The village of Fore lies in County Westmeath, in the centre of Ireland. In this part of the North Midlands, you are heading into Drumlin country. Here, the fairly flat green cloth of the central Plain crumples up into a picturesque maze of hillocks and lakes, fit for a Hobbit. Drumlin is an Irish word meaning small hill. Found all over Ireland, but particularly on the northern end of the midlands, they were carved out of the soft earth of low lying country by the retreating glaciers of the last ice age.

The area is off the beaten track. There is much of interest here, as Meath was once the centre of Ireland (Meath means middle), politically and religiously, pagan and christian. Meath and Westmeath were sundered in 1543. Around Fore there are fine walks and fishing, with a rich store of heritage. It is under fifteen kilometres to Lough Crew in Meath, with ancient hilltop megalithic tombs more than five thousand years old. Nearby, Mullaghmeen Forest walk is ten kilometres north, where Meath and Westmeath meet, overlooking Lough Sheelin along the Cavan border. The walk winds through a wonderful beech forest and climbs to a cairn marking the highest point in the county, which at 258 metres is the lowest county peak in Ireland.

Fore is nestled between the Hills of Ben and Houndslow on rising ground above Lough Lene known as Ankerland. The name Fore denotes water springs in Irish. It is said St Feichin summoned the waters with his staff to power the mill for the Abbey. St Feichin founded his abbey here in 630. Feichin, despite its sound to or ears, is quite an appealing name. It means little raven in Gaelic. He died in 665, but his foundation endured intact until Norman times despite at least a dozen burnings by the Vikings.

Hugh de Lacy, Lord of Meath, established the larger abbey in 1180. Benedictine monks came over from Normandy to run the abbey which remained active for a further four centuries before being disestablished in 1539 when Henry VIII dissolved the monasteries.

The ruins have been well preserved, comprising an impressive collection of largely intact Romanesque buildings dating mostly from the fifteenth century. The complex rises like a mirage from the surrounding marsh. It’s such an eerie feeling, like walking on water into ancient times. Over our shoulders we can see St Fechin’s abbey diminish beneath a startling rocky outcrop. Pushing on, there is a boardwalk through the marshland to take us right into the Abbey. The buildings suggest a large fortified castle and settlement of medieval times. In its heyday the complex accommodated three hundred monks and two thousand students. Now all is quiet.

You can continue the walk through to a well maintained path over low hill and woodland which loops back to the village. There a interesting carved artworks dotted along the way, drawing on the rich heritage of ancient Celtic and early Christian, as well as the natural magic of the woodland.

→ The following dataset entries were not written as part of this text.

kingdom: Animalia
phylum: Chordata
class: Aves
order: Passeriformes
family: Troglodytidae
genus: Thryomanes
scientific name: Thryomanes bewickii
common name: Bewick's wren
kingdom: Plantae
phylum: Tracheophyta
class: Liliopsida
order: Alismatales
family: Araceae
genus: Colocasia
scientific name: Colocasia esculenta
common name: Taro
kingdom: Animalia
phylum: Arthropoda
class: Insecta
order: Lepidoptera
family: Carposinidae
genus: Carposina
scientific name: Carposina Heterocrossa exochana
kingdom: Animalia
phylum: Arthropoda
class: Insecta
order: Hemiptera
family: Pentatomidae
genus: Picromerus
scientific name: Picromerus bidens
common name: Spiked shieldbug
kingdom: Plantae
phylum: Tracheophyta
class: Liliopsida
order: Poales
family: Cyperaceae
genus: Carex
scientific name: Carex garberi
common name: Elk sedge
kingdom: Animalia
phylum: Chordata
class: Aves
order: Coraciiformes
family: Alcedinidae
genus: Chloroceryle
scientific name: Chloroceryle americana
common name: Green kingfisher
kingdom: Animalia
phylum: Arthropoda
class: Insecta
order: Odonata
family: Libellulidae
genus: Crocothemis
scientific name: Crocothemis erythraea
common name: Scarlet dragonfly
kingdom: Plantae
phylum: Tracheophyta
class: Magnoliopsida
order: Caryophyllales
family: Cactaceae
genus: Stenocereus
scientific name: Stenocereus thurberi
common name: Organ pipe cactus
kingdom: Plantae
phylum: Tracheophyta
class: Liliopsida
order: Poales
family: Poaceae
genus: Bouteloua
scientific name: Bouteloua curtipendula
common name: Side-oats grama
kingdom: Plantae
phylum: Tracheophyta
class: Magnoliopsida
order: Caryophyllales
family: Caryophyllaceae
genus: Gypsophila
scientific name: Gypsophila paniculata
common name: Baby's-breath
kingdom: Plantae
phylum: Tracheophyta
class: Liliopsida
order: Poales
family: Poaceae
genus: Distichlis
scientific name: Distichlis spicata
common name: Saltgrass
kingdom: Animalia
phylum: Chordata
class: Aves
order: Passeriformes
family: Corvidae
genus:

The modern church of St Feichin stands outside the village, the entrance still marked by the remains of medieval village gates. There are two welcoming hostelries, the Abbey House with its attractive stone frontage and the Seven Wonders Bar. This namechecks the Seven Wonders of Fore. And they are, in no particular order: the monastery in a bog, the mill without a race, the water that flows uphill, the water that won’t boil, the tree that won’t burn, the anchorite in stone, and the lintel raised by St Feichin’s prayers. He was a mighty man, to be sure. We raised seven pints in his honour.